Within-subjects design
An experimental design in which participants complete EVERY experimental condition.
Mixed-method design
An experimental design which COMBINES different elements of within-subjects and between-subjects designs.
Correlational study
A study in which researchers observe and measure the relationship between two or more variables WITHOUT ANY ACTIVE CONTROL or manipulation.
sample
subset of the research population who participate in a study.
population
group of people that are the focus of the research to which findings from the sample can be generalised to.
Experimental group
The group of participants in an experiment who are exposed to a manipulated independent variable (i.e. a specific intervention or treatment).
Control group
The group of participants who receive no experimental treatment to serve as a baseline for comparison.
Generalise
using a samples results to make conclusions about the wider research population.
Generalisability
Ability for a sample's result to be used to make conclusion about the wider research population.
Convenience sampling
Sampling readily AVALIABLE members of the population.
Random sampling
Any sampling technique that uses a procedure to ensure every member of the population has the SAME CHANCE OF BEING SELECTED.
Stratified sampling
A sampling technique that involves selecting people from the population in a way that ensures that its strata (subgroups) are PROPERTIONALLY REPRESENTED in the sample.
Primary data
Data collected first
secondary data
Data sourced from others' prior research.
objective data
Factual data that is observed and measured independently of opinion.
subjective data
Data that is informed by personal opinion, perception, or interpretation.
quantitative data
Data that is expressed numerically.
qualitative data
Data that is expressed non-numericaly
Ethical concepts
broad moral guiding principles, should be considered when conducting research.

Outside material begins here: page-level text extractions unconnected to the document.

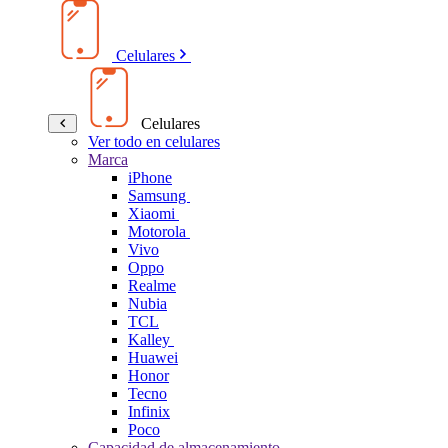
Celulares
Celulares
Ver todo en celulares
Marca
iPhone
Samsung
Xiaomi
Motorola
Vivo
Oppo
Realme
Nubia
TCL
Kalley
Huawei
Honor
Tecno
Infinix
Poco
Capacidad de almacenamiento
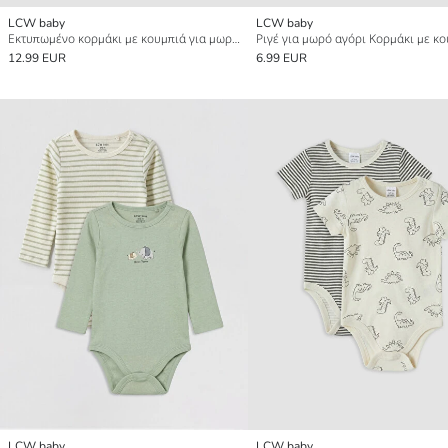
LCW baby
LCW baby
Εκτυπωμένο κορμάκι με κουμπιά για μωρό αγόρι, συσκευασία 3 τεμαχίων
12.99 EUR
6.99 EUR
LCW baby
LCW baby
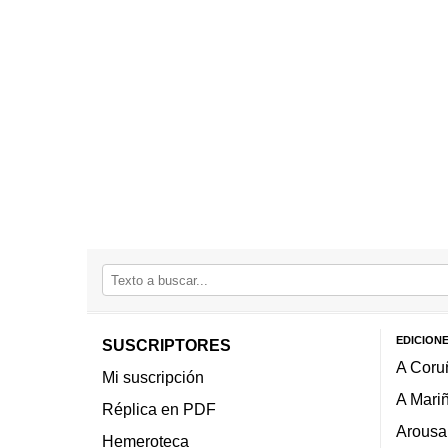
EDICION
SUSCRIPTORES
A Coru
Mi suscripción
A Mari
Réplica en PDF
Arousa
Hemeroteca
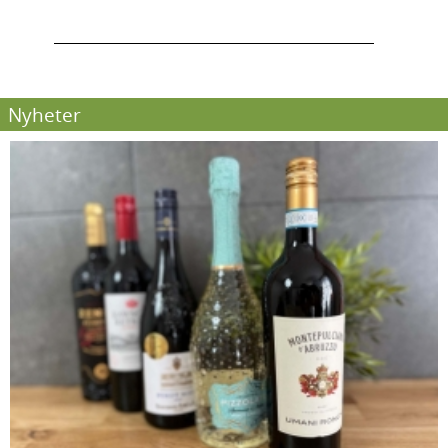
Nyheter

Beneficence= max benefit, minimal harm
Integrity= honest reporting of results
Non-maleficence:= do no harm
Deviation
show spread of data around the mean
Median:
num in middle
Mode
most common number
Range=
biggest value- min
6 Ethical guidelines:
1. confidentiality
2. voluntary participation
3. withdrawal rights
4. informed consent
5. use of deception
6. debriefing
Measurement Terms
Accuracy:
How close a result is to the real or correct value.
Precision:
How close repeated results are to each other.
Repeatability:
Getting the same result when the same person does the same test multiple times.
Reproducibility:
Getting the same result when different people or tools do the same test.
True Value:
The real, correct answer (often not exactly known).
Validity Terms
How well something measures what it is supposed to measure.
Internal Validity:
How sure we are that the test results are due to what we tested (not something else).
External Validity:
How well the results apply to other people or situations.
error Types
Random Errors:
Small changes that happen by chance and make results slightly different each time.
Systematic Errors:
Mistakes that happen the same way every time because of a problem with the tool or method.
Personal Errors:
Mistakes made by people (like reading the wrong number or doing math wrong).
Other Terms
Uncertainty:
A way to show how unsure we are about a measurement.
Outliers:
A number in the data that is very different from the others.